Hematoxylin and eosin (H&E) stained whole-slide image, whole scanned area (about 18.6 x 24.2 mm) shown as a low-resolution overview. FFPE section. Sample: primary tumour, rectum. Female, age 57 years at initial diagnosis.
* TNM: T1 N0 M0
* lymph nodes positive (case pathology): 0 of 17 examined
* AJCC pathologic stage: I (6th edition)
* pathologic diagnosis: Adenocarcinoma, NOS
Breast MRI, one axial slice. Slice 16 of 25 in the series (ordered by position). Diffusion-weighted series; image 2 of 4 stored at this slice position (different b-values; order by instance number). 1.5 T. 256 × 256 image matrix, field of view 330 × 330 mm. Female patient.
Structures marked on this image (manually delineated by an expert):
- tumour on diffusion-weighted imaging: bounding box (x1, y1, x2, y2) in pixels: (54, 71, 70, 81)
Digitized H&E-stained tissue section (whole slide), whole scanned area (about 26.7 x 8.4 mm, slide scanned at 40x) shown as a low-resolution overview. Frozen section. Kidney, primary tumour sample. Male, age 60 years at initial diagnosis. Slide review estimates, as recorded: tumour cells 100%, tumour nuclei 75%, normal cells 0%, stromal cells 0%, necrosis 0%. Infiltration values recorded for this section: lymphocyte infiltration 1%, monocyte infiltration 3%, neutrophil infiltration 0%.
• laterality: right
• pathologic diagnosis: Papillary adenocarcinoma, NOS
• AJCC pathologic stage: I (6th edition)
* * * *
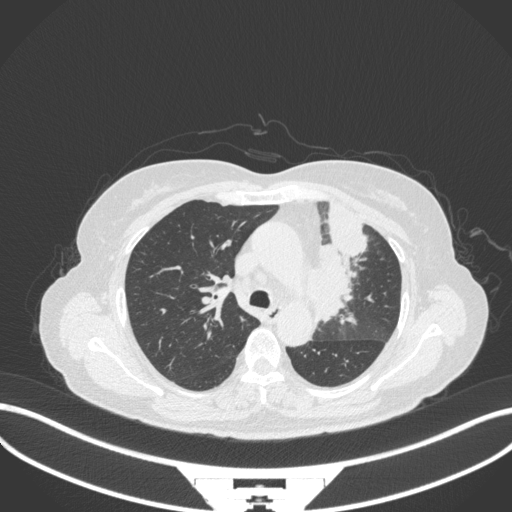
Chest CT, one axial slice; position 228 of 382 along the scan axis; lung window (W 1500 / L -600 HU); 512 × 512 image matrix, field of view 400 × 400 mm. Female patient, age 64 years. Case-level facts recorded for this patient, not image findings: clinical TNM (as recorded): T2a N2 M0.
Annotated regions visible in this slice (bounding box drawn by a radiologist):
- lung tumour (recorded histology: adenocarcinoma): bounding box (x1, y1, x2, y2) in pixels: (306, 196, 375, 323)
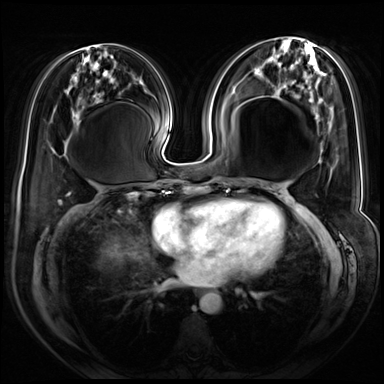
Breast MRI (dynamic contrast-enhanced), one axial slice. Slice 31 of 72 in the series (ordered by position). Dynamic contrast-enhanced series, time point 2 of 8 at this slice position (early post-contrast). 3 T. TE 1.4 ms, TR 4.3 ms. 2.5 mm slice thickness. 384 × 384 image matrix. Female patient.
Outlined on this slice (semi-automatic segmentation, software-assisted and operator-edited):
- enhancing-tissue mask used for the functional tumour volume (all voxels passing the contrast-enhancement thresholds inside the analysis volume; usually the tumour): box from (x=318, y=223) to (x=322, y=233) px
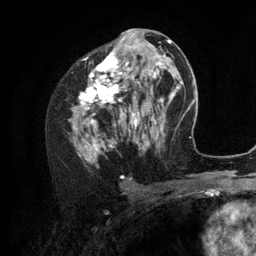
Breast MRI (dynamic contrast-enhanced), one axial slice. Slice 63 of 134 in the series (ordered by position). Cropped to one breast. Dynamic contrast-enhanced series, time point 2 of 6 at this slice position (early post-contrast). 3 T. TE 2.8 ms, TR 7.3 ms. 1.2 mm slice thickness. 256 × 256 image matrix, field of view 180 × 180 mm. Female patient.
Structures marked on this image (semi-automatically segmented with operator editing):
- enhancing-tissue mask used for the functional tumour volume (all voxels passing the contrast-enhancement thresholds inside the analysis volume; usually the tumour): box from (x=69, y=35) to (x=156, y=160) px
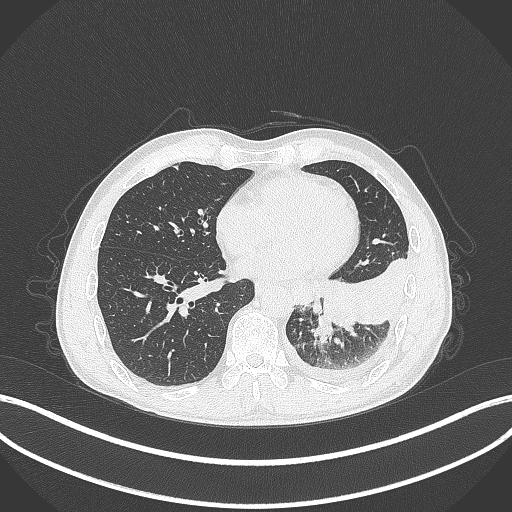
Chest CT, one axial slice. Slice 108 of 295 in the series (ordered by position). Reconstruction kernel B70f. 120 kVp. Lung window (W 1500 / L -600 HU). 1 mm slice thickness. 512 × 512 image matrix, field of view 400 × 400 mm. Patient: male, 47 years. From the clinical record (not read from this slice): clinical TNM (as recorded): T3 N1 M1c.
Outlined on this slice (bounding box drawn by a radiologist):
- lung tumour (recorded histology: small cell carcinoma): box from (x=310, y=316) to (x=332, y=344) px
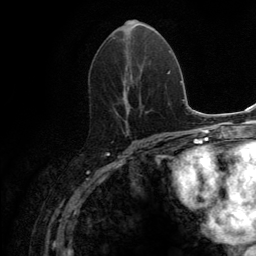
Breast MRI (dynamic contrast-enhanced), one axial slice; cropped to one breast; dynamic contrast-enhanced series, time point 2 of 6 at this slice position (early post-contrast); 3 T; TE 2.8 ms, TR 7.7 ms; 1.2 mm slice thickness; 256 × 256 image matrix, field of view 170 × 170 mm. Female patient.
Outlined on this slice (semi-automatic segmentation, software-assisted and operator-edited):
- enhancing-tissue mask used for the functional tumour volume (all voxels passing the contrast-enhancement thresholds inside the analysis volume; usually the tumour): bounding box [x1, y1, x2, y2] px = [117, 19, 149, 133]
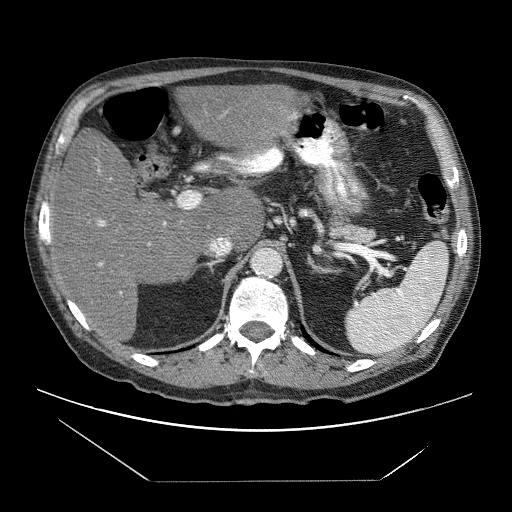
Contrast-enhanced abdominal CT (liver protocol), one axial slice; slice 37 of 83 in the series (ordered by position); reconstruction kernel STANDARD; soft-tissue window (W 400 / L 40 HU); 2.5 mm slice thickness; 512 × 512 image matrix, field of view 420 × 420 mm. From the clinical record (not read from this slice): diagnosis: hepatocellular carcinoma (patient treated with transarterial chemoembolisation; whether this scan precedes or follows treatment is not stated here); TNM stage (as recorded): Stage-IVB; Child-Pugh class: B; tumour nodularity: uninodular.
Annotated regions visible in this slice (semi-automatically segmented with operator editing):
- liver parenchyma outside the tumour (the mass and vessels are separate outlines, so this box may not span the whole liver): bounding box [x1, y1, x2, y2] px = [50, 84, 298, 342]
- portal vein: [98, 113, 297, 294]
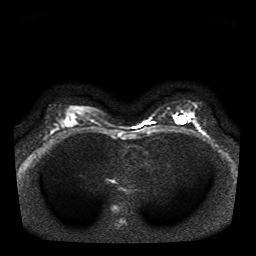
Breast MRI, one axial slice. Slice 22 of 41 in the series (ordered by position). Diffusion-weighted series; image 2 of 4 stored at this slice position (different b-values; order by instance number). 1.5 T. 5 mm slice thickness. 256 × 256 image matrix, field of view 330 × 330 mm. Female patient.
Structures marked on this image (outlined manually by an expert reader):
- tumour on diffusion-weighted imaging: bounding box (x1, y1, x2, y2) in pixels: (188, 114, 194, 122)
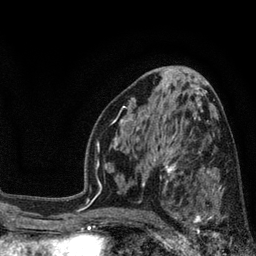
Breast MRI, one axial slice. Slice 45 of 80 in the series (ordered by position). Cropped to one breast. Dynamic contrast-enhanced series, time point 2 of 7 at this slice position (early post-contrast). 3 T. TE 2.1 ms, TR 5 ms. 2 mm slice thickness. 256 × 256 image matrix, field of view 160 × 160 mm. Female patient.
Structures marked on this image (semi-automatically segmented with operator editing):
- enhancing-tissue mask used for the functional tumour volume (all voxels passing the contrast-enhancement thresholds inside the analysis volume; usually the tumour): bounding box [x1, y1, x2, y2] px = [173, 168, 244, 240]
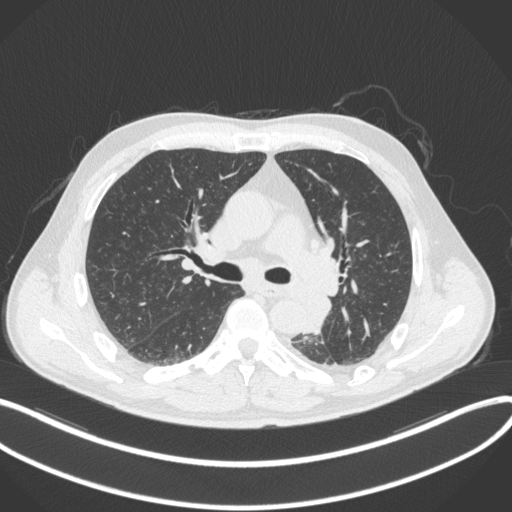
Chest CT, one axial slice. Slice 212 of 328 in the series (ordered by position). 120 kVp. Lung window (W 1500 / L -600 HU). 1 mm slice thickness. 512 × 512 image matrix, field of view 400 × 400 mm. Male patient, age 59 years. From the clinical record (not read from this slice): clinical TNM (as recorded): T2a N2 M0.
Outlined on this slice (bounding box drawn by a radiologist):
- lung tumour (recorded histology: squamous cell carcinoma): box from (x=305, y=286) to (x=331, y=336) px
* * * *
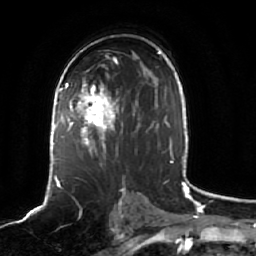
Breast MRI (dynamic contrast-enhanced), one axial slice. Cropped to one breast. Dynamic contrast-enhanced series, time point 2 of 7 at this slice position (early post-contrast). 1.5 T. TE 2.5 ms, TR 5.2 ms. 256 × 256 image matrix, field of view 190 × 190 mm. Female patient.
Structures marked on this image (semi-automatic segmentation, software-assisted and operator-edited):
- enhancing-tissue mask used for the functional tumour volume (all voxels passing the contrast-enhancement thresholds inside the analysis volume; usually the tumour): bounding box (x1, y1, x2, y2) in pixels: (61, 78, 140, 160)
* * * *
** TASK TO COMPLETE **
The stretch of entries above that starts with the line containing "Hematoxylin and eosin" and goes on through the line containing "71, 70, 81)" is to be transcribed exactly, and no other line is to be transcribed.

** RESPONSE AREA **
Hematoxylin and eosin (H&E) stained whole-slide image, whole scanned area (about 18.6 x 24.2 mm) shown as a low-resolution overview. FFPE section. Sample: primary tumour, rectum. Female, age 57 years at initial diagnosis.
* TNM: T1 N0 M0
* lymph nodes positive (case pathology): 0 of 17 examined
* AJCC pathologic stage: I (6th edition)
* pathologic diagnosis: Adenocarcinoma, NOS
Breast MRI, one axial slice. Slice 16 of 25 in the series (ordered by position). Diffusion-weighted series; image 2 of 4 stored at this slice position (different b-values; order by instance number). 1.5 T. 256 × 256 image matrix, field of view 330 × 330 mm. Female patient.
Structures marked on this image (manually delineated by an expert):
- tumour on diffusion-weighted imaging: bounding box (x1, y1, x2, y2) in pixels: (54, 71, 70, 81)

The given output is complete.